Instruction: In the text below on documents of the French Revolution, do these statements agree with it? (a) The National Assembly deputies agreed on seventeen articles before suspending their deliberations on the declaration. (b) The republican constitution of 1793 was put into operation after being ratified in a referendum. (c) The Constitution of 1793 set property requirements for voting. Answer each yes or no, quoting the words of the text that decide it.

Excerpt:
Documents on the French Revolution
Most of the following text and links below are taken directly from the fantastic website, Liberty, Equality, Fraternity: The French Revolution: http://chnm.gmu.edu/revolution/. You can find a much wider range of documents there that cover different aspects of the French Revolution.
Declaration of the Rights of Man and Citizen, 26 August 1789 http://chnm.gmu.edu/revolution/d/295/
Once they had agreed on the necessity of drafting a declaration of rights, the deputies of the National Assembly still faced the daunting task of composing one that a majority could accept. The debate raised several questions: should the declaration be short and limited to general principles or should it rather include a long explanation of the significance of each article; should the declaration include a list of duties or only rights; and what precisely were “the natural, inalienable, and sacred rights of man”? After several days of debate and voting, the deputies decided to suspend their deliberations on the declaration, having agreed on seventeen articles. These laid out a new vision of government, in which protection of natural rights replaced the will of the King as the justification for authority. Many of the reforms favored by Enlightenment writers appeared in the declaration: freedom of religion, freedom of the press, no taxation without representation, elimination of excessive punishments, and various safeguards against arbitrary administration.
“Constitution of 1791” https://terrybouton.wordpress.com/french-constitution-1791abridged/
The 1791 Constitution was the first short-lived compromise government formed between the third estate and Louis XVI who was pressured to accept it. This government ended many kinds of privilege and extended rights in a government that was a constitutional monarchy that vested power in substantial property holders whether they were nobles or affluent members of the Third Estate.
Declaration of the Rights of Man and Citizen from the Constitution of the Year I (1793) http://chnm.gmu.edu/revolution/d/297/
The National Convention drew up this new declaration of rights to attach to the republican constitution of 1793. The constitution was ratified in a referendum, but never put into operation. It was suspended for the duration of the war and then replaced by a new constitution in 1795. Note the contrast with the original Declaration of the Rights of Man and Citizen; this one places more emphasis on welfare and public assistance (see article 21).
“Constitution of 1793” http://chnm.gmu.edu/revolution/d/430/
The primary task of the Convention, when seated in the fall of 1792, had been to draft a new, republican constitution. Only after the purge of the Girondins, however, did the Convention complete this task, with what became known as the Constitution of 1793 or sometimes the “Montagnard Constitution.” Particularly notable was the commitment to political democracy; universal manhood suffrage with no property requirements for voting or holding office at national or municipal levels was implemented, and the equal application of the law to all citizens was emphasized. This constitution also required the government to ensure a “right to subsistence,” while simultaneously reiterating the inviolability of personal property. To many, especially the Jacobins, the Constitution of 1793 provided a model framework for an egalitarian, democratic republic; however, owing to the ongoing war the Convention suspended constitutional rule in October 1793 in favor of “revolutionary government . . . until the peace.”

Data for review:
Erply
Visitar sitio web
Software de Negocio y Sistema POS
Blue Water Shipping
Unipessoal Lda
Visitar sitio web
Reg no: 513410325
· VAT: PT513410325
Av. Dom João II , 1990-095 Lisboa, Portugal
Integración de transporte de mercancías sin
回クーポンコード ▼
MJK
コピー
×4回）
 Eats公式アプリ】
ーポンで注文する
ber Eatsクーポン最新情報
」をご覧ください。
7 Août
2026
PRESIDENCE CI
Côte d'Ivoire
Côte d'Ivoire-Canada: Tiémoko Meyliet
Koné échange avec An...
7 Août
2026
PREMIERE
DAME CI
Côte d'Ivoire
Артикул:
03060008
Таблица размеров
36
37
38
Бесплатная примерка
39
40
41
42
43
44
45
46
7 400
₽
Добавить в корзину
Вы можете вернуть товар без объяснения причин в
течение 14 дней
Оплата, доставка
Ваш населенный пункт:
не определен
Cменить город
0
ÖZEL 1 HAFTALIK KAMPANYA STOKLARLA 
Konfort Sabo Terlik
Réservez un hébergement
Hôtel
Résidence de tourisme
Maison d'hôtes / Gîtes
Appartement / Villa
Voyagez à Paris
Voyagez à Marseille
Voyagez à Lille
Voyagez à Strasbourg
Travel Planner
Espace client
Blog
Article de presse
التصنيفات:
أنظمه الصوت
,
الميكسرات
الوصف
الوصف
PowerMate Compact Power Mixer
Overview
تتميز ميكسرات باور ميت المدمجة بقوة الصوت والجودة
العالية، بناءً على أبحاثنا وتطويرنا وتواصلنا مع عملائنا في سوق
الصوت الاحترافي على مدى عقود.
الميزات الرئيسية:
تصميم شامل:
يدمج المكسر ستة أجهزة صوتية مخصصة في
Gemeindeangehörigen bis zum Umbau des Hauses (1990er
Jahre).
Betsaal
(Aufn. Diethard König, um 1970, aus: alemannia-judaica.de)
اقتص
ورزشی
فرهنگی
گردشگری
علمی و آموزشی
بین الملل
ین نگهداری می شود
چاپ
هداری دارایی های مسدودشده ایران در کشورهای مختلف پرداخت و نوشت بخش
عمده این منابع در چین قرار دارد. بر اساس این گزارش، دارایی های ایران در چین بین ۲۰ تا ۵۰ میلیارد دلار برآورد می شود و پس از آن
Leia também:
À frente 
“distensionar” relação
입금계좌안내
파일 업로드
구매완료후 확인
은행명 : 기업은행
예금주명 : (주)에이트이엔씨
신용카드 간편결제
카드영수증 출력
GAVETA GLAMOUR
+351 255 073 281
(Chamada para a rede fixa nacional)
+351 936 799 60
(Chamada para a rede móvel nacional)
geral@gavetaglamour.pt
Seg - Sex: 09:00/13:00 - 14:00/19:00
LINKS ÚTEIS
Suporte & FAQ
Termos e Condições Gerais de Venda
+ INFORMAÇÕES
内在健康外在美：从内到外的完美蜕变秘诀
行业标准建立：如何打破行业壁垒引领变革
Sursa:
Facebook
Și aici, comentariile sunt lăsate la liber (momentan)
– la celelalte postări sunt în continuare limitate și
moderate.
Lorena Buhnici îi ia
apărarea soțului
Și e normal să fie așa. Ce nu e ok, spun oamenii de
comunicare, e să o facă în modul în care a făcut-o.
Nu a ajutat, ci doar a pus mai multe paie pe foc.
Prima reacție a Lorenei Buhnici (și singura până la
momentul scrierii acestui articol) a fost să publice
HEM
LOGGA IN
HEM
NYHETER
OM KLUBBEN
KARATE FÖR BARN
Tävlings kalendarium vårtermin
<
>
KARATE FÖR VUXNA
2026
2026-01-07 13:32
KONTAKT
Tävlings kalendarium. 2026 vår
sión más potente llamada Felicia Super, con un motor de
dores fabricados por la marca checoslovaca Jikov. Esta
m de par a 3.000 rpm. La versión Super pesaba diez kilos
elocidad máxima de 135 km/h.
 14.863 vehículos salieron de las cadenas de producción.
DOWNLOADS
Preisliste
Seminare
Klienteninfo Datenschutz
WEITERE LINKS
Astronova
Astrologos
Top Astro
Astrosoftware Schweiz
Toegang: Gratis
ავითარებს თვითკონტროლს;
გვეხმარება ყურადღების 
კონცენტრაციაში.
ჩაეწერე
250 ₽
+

Your solution:
(a) Yes: "the deputies decided to suspend their deliberations on the declaration, having agreed on seventeen articles."
(b) No: "The constitution was ratified in a referendum, but never put into operation."
(c) No: "universal manhood suffrage with no property requirements for voting or holding office at national or municipal levels was implemented"